Psalm 82:2-4 states, “How long will you judge unjustly, and show partiality to the wicked? Defend the poor and fatherless; do justice to the afflicted and needy. Deliver the poor and needy; free them from the hand of the wicked.” We cannot deliver the poor and needy by merely praying and preaching about their struggles in our local churches. These verses call for actions that will address systemic injustices.

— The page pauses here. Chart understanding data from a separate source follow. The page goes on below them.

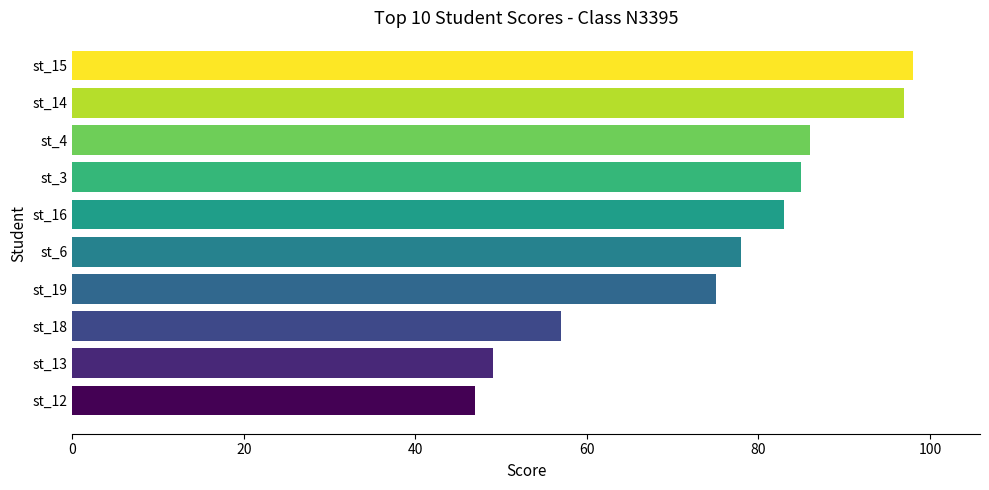

List the labels in order of value, largest first.

st_15, st_14, st_4, st_3, st_16, st_6, st_19, st_18, st_13, st_12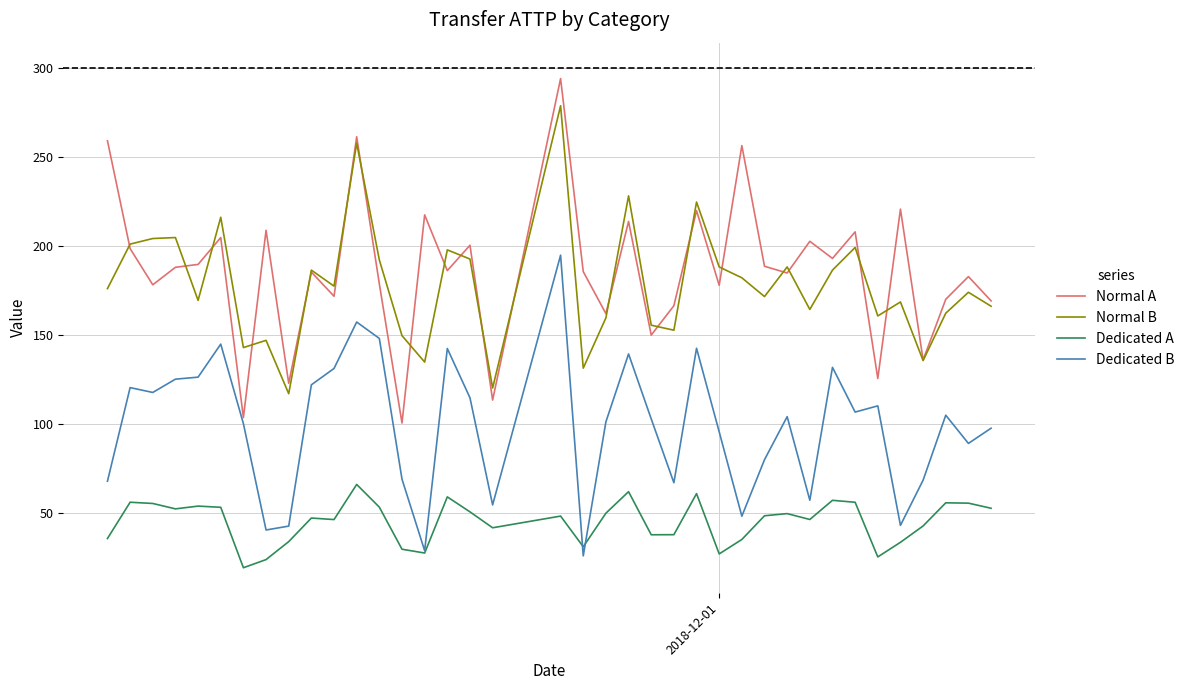

List the series in order of their peak value, highest first.

Normal A, Normal B, Dedicated B, Dedicated A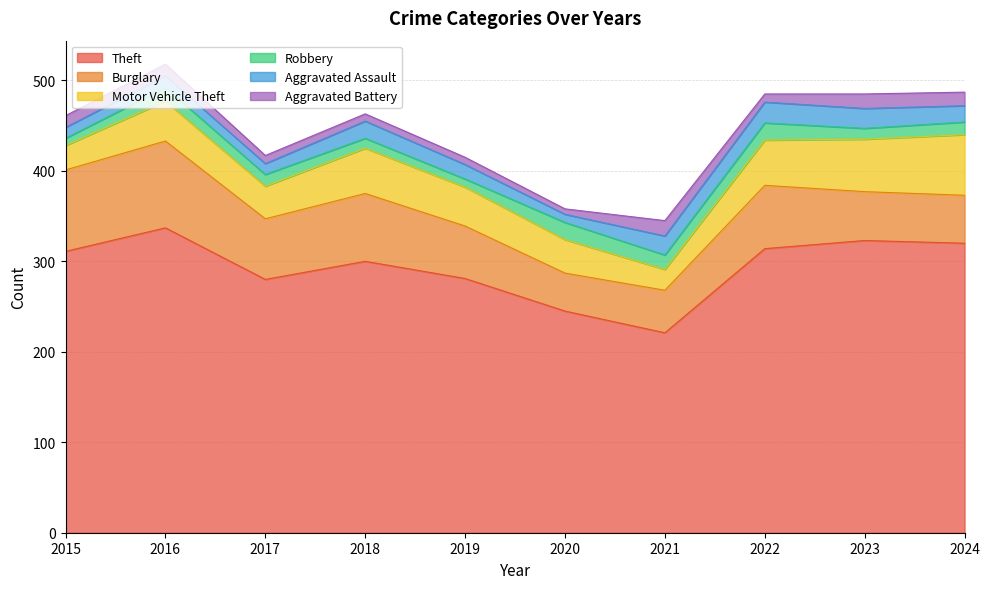

Is it true that Theft equals 134 at 2016?

False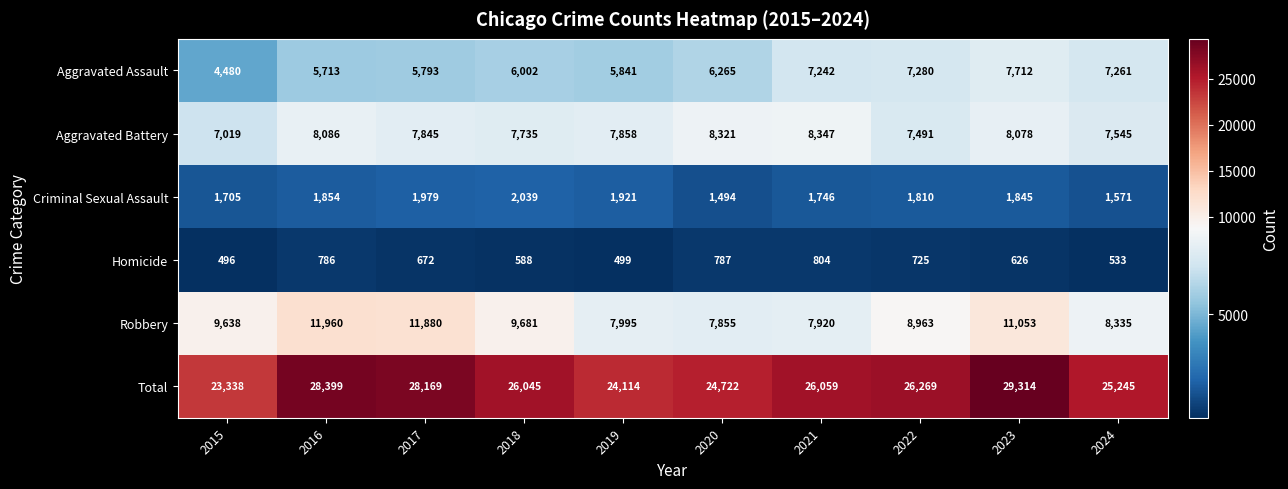

At which category is the sum across all series the highest?

2023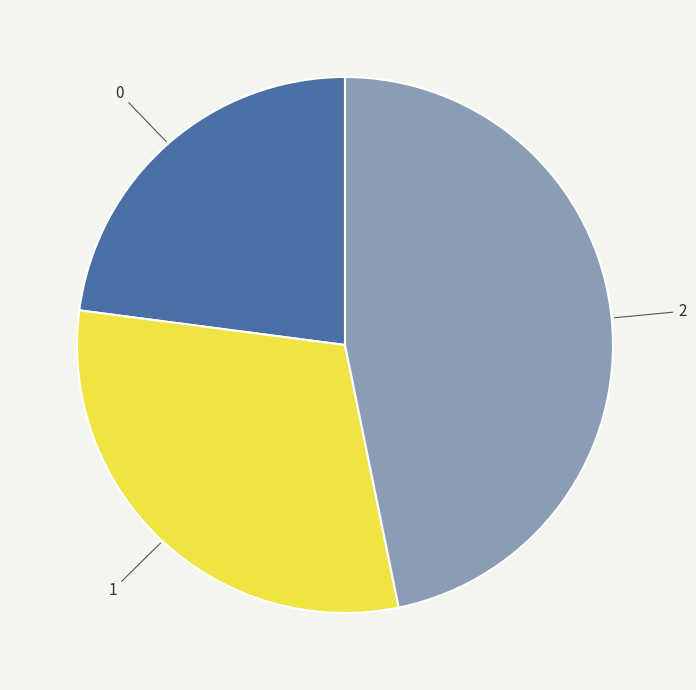

Does any single category account for the majority?

No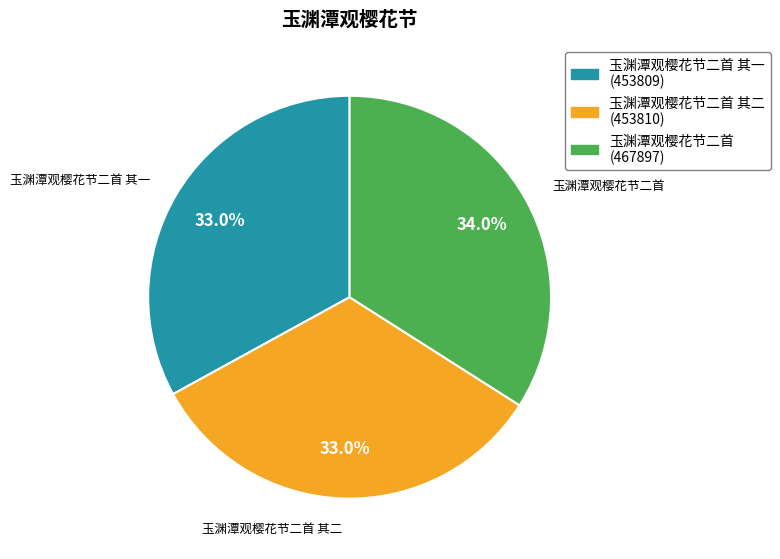

Approximately how many times larger is the value at 玉渊潭观樱花节二首 compared to 玉渊潭观樱花节二首 其二?

1.0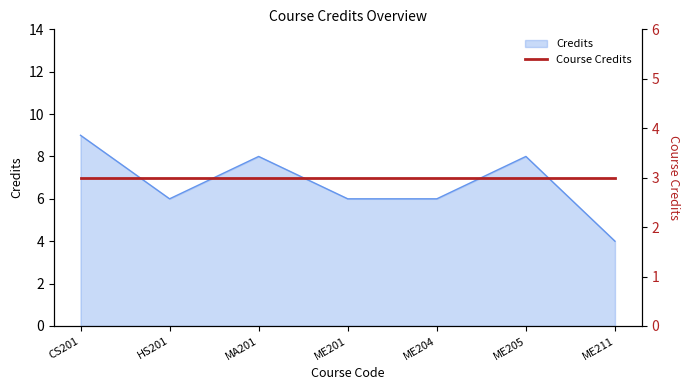

True or false: there are more than 2 points higher than both neighbors.

False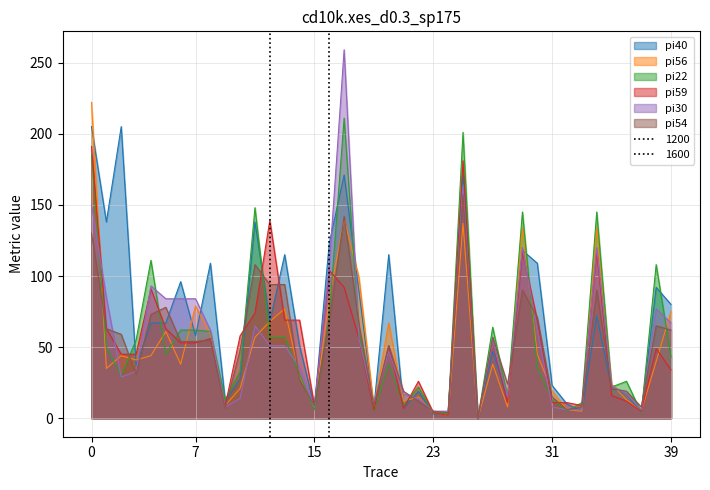

In pi59, how many points are lower than both neighbors (excluding endpoints)?

9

Jesus emphasized that the two core principles of the Ten Commandments are: (1) to love God with our entire being, and (2) to love our neighbor the same way that we love ourselves. It is impossible to genuinely love our neighbor and neglect to address issues that impact our neighbor such as racial discrimination, injustice, oppression, and police brutality. Moreover, once be we begin to care for the person who is suffering from these issues, the power of love compels us to focus on the systemic causes of these problems. In other words, once you begin to care for the slave and to protect him from the injustices of the slave master, the power of love drives you further beyond the individual to confront the system that subjugates him. Consequently, you recognize that you need to do more than merely care for individual slaves, you need to protest for the abolition of slavery.
Ellen G. White encouraged Christians to do more than merely pray that the human rights of others be protected. In 1860, she boldly called on Adventist Christians to disobey the fugitive slave laws. Notice her statement: “The law of our land requiring us to deliver a slave to his master, we are not to obey; and we must abide the consequences of violating this law. The slave is not the property of any man.” (Testimonies for the Church, vol. 1, 202).
It seems clear to me that peaceful protests are not discouraged in the Bible or the writings of Ellen G. White. Again, not all protests are equal. I recommend targeted boycotts because they allow persons of faith to protest in a manner that can have maximum impact on the perpetrators of injustice while maintaining social distancing in this time of the Covid-19 pandemic; it also allows us to avoid scenes where a peaceful protest may be coopted by anarchists and others who seek violence, looting, and destruction of property. More can be said on this topic however time and space are limited. Suffice it to say: Let each person be persuaded by truth and the dictates of their own conscience. But if we err, let us err on the side of love and mercy.